Salt Crystal Experiment

Early in the salt crystal experiment.

Early in the salt crystal experiment

Ever since I was a little girl, I loved rocks and crystals of all sorts.   So I was happy when my mom and I started a salt crystal experiment. We got this recipe from Science Arts, a book recommended in our curriculum. The author apparently did not try her experiment because she said that it would be done in a maximum of three days. It took at least a month. I’ve given you some pictures over the stages of progression.

The salt is creeping out onto the pencil.

The salt is creeping out onto the pencil.

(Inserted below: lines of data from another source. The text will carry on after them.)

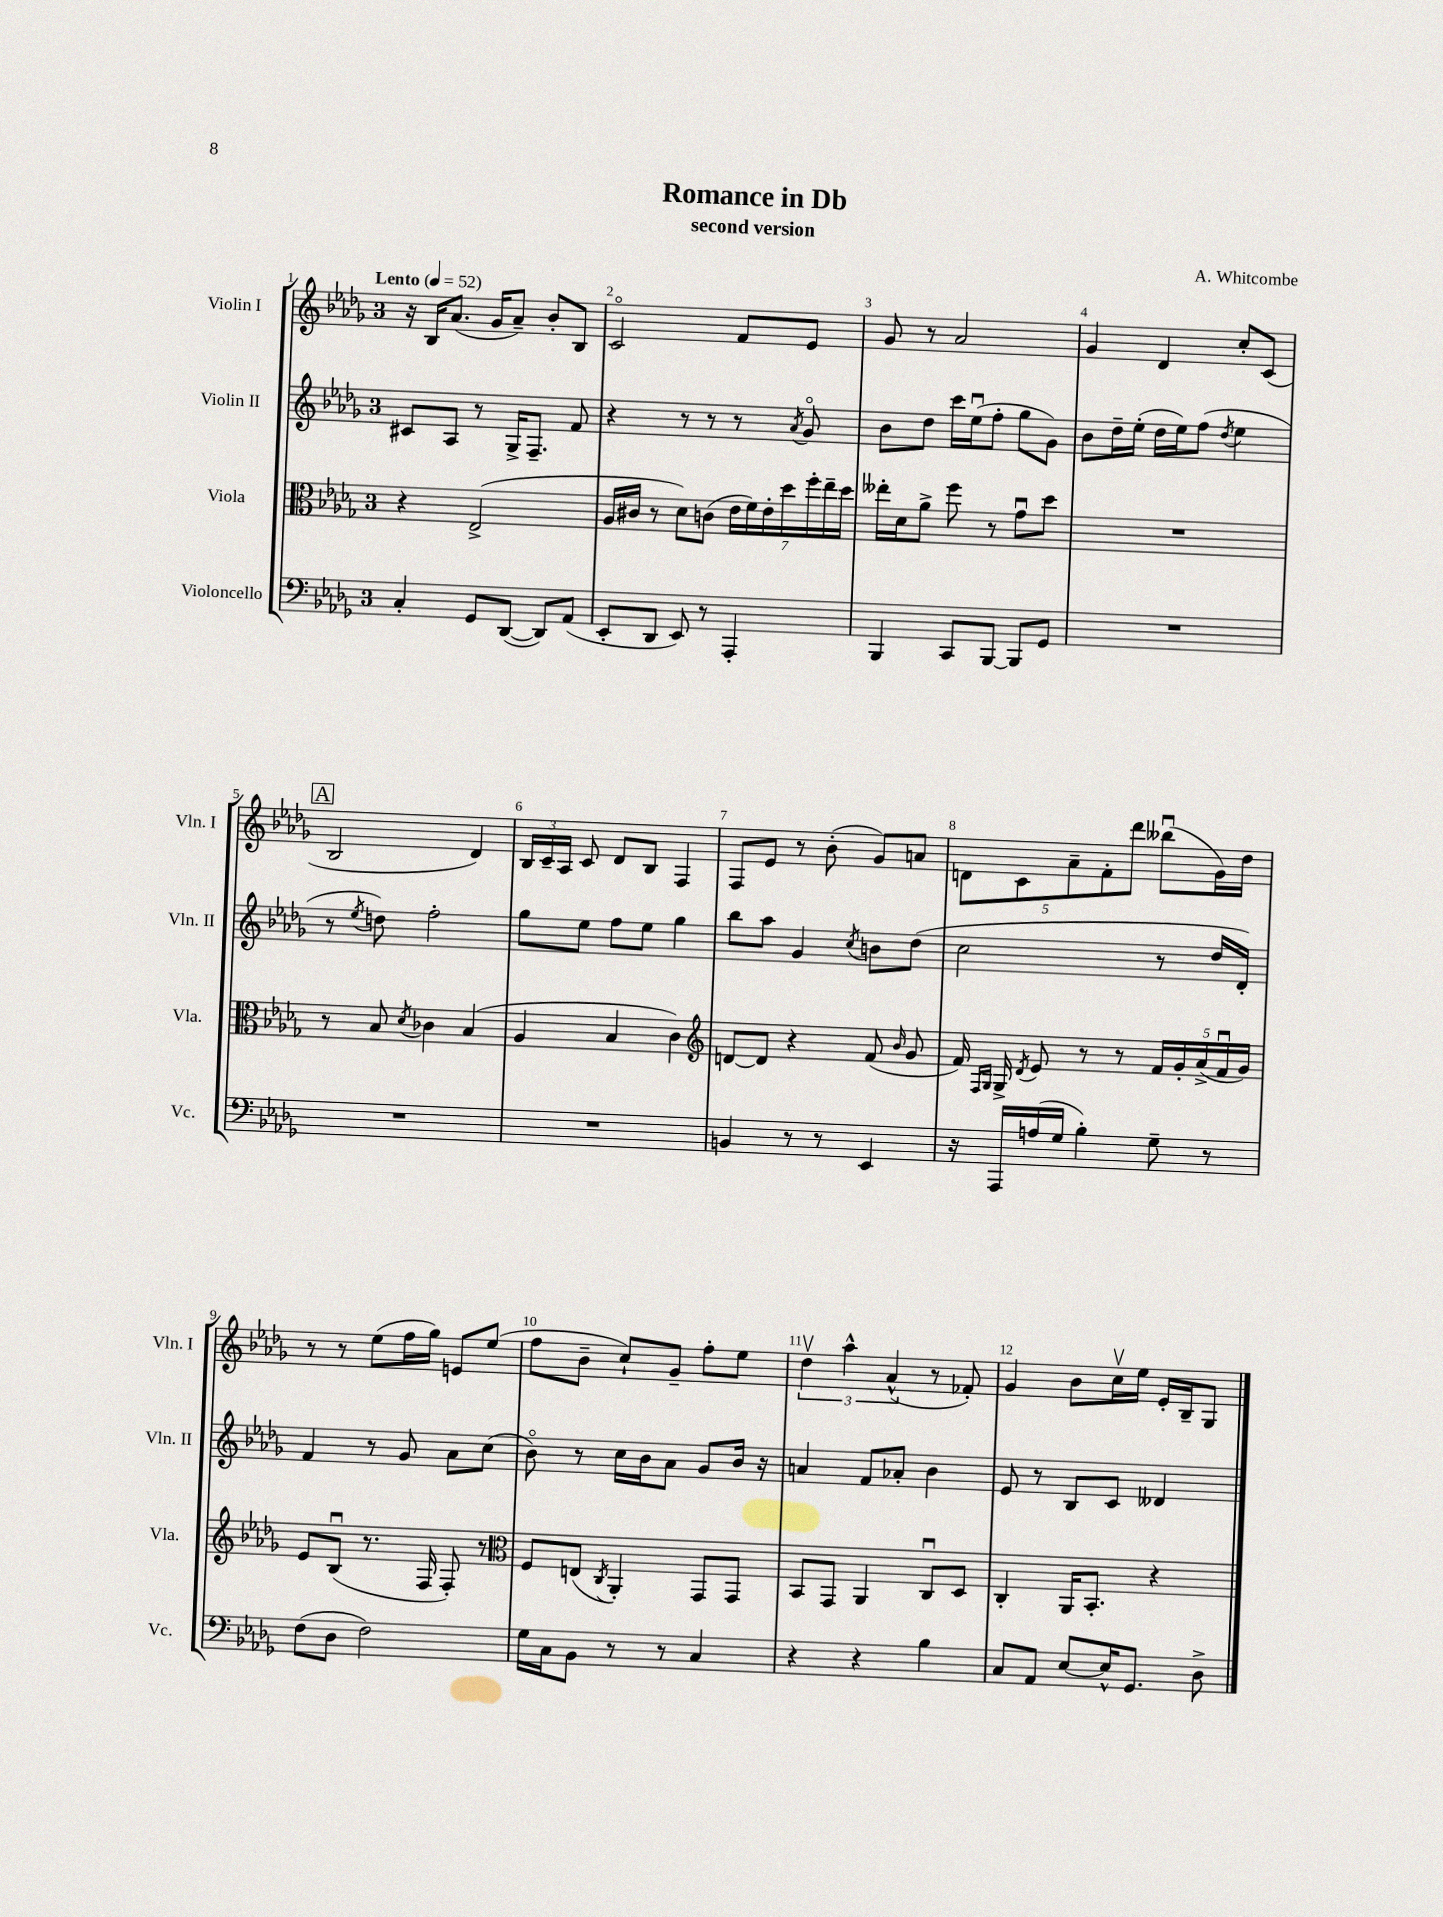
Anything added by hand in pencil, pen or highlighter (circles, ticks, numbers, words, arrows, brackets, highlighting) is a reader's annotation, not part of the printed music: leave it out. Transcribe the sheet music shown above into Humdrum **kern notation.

**kern	**kern	**kern	**kern
*part4	*part3	*part2	*part1
*staff4	*staff3	*staff2	*staff1
*I"Violoncello	*I"Viola	*I"Violin II	*I"Violin I
*I'Vc.	*I'Vla.	*I'Vln. II	*I'Vln. I
*clefF4	*clefC3	*clefG2	*clefG2
*k[b-e-a-d-g-]	*k[b-e-a-d-g-]	*k[b-e-a-d-g-]	*k[b-e-a-d-g-]
*M3/4	*M3/4	*M3/4	*M3/4
*MM52	*MM52	*MM52	*MM52
=1	=1	=1	=1
!	!	!	!LO:TX:a:B:t=Lento
4C'/	4r	8c#X/L	16r
.	.	.	16B-/KL
.	.	8A-/J	(8.a-/J
8GG-/L	(2E-^/	8r	.
.	.	.	16g-/KL
([8DD-/J	.	16G-^/KL	8a-~/J)
.	.	8.F~/J	.
8DD-/L])	.	.	8b-'/L
(8AA-/J	.	8f/	8B-/J
=2	=2	=2	=2
8EE-'/L	16A-/LL	4r	2c/
.	16c#X/JJ	.	.
8DD-/J	8r	.	.
8EE-/)	8d-\L)	8r	.
8r	(8cn\J	8r	.
4AAA-'/	28e-\LL	8r	8f/L
.	28f\)	.	.
.	28e-'\	.	.
.	28dd-\	.	.
.	.	8qa-/	.
.	.	8g-/	8e-/J
.	28ff'\	.	.
.	28ee-~\	.	.
.	28dd-\JJ	.	.
=3	=3	=3	=3
4BBB-/	16ee--X'\LL	8b-\L	8g-/
.	16d-\J	.	.
.	8a-^\J	8dd-\J	8r
8CC/L	8ff\	16ccc\LL	2a-/
.	.	(16ee-u\J	.
[8BBB-/J	8r	8ff'\J	.
8BBB-/L]	8g-u\L	8gg-\L	.
8GG-/J	8dd-\J	8g-\J)	.
=4	=4	=4	=4
2.r	2.r	8b-\L	4g-/
.	.	16dd-~\L	.
.	.	(16ee-'\JJ	.
.	.	16dd-\LL	4d-/
.	.	16ee-\J)	.
.	.	(8ff\J	.
.	.	8qdd-/	.
.	.	4ee-\	8cc'/L
.	.	.	(8c/J
!!LO:LB:g=z
!!LO:REH:place=s1:t=A
=5	=5	=5	=5
2.r	8r	8r	2B-/
.	.	8qee-/	.
.	8B-/	8ddn\)	.
.	8qd-/	.	.
.	4c-X\	2ff'\	.
.	(4B-/	.	4d-/)
=6	=6	=6	=6
2.r	4A-/	8gg-\L	24B-/LL
.	.	.	24c~/
.	.	.	24A-/JJ
.	.	8ee-\J	8c/
.	4B-/	8ff\L	8d-/L
.	.	8ee-\J	8B-/J
.	4c\)	4gg-\	4F/
=7	=7	=7	=7
*	*clefG2	*	*
4BBn/	[8dn/L	8bb-\L	8F/L
.	8d/J]	8aa-\J	8e-/J
8r	4r	4g-/	8r
8r	.	.	(8b-'\
.	.	8qcc/	.
4EE-/	(8f/	8bn\L	8g-/L)
.	16qqb-/	.	.
.	8g-/	(8dd-\J	8an/J
=8	=8	=8	=8
16r	16f/)	2cc\	10dn\L
.	16qqF/LL	.	.
.	16qqG-/JJ	.	.
16AAA-/LL	16G-^/	.	.
.	.	.	10c\
.	8qd-/	.	.
(16An/	8e-/	.	.
16G-/JJ	.	.	.
.	.	.	10a-~\
4B-'\)	8r	.	.
.	.	.	10f'\
.	8r	.	.
.	.	.	10ddd-\J
8G-~\	20f/LL	8r	(8bb--Xu\L
.	20g-'/	.	.
.	(20a-^/	.	.
8r	.	16dd-/LL	16g-\L)
.	20fu/	.	.
.	.	16d-'/JJ)	16dd-\JJ
.	20g-/JJ)	.	.
!!LO:LB:g=z
=9	=9	=9	=9
(8F\L	8e-/L	4f/	8r
8D-\J	(8B-u/J	.	8r
2F\)	8.r	8r	(8ee-\L
.	.	8g-/	16ff\L
.	16F/	.	16gg-\JJ)
.	8F'/)	8a-\L	8en/L
.	8r	(8cc\J	(8ee-/J
=10	=10	=10	=10
*	*clefC3	*	*
16G-\LL	8F/L	8b-\)	8ff\L
16C\J	.	.	.
8BB-\J	(8En/J	8r	8b-~\J
.	8qC/	.	.
8r	4AA-'/)	16cc\LL	8cc`/L)
.	.	16b-\J	.
8r	.	8a-\J	8g-~/J
4C/	8GG-/L	8g-/L	8ff'\L
.	8GG-/J	16b-/Jk	8ee-\J
.	.	16r	.
=11	=11	=11	=11
4r	8BB-/L	4an/	6dd-v\
.	8GG-/J	.	.
.	.	.	6aa-^^\
4r	4AA-/	8f/L	.
.	.	.	(6a-^^/
.	.	8a-X'/J	.
4B-\	8Cu/L	4b-\	8r
.	8D-/J	.	8f-X'/)
=12	=12	=12	=12
8C/L	4C'/	8e-/	4g-/
8AA-/J	.	8r	.
[8E-/L	16AA-/KL	8B-/L	8b-\L
.	8.BB-'/J	.	.
16E-^^/K]	.	8c/J	16ccv\L
8.GG-/J	.	.	16ee-\JJ
.	4r	4d--X/	16e-'/LL
.	.	.	16B-~/J
8D-^\	.	.	8G-/J
==	==	==	==
*-	*-	*-	*-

During the time it took for the crystals to form, I actually learned a lot! If part of your project is not immersed in water, big, bulky blobs of salt crystals will migrate up and make themselves at home on your pipe cleaner, and pencil. The migrating salt crystals, which look like warts that are squashed together, are different from the ones in water, which are small, graceful, and are in the thousands.

The top of the pipe cleaner and the pencil are encrusted with salt.

The top of the pipe cleaner and the pencil are encrusted with salt.

The fact that the author didn’t try the experiment makes her unreliable.  An alternative to this experiment is to use borax which will grow over your pipe cleaner in less than 24 hours. I am always impatient which is not useful in life. So all you have to do for fast growing borax crystals is go to www.thediscovery.org, where you will find instructions.

The liquid is now lower than the pipe cleaner.  The experiment is over.

The liquid is now lower than the pipe cleaner. The experiment is over.

Personally I think the experiment was interesting, but I wouldn’t recommend it, because it takes a long time and it’s not that beautiful. If you want fast growing crystals, try borax not salt.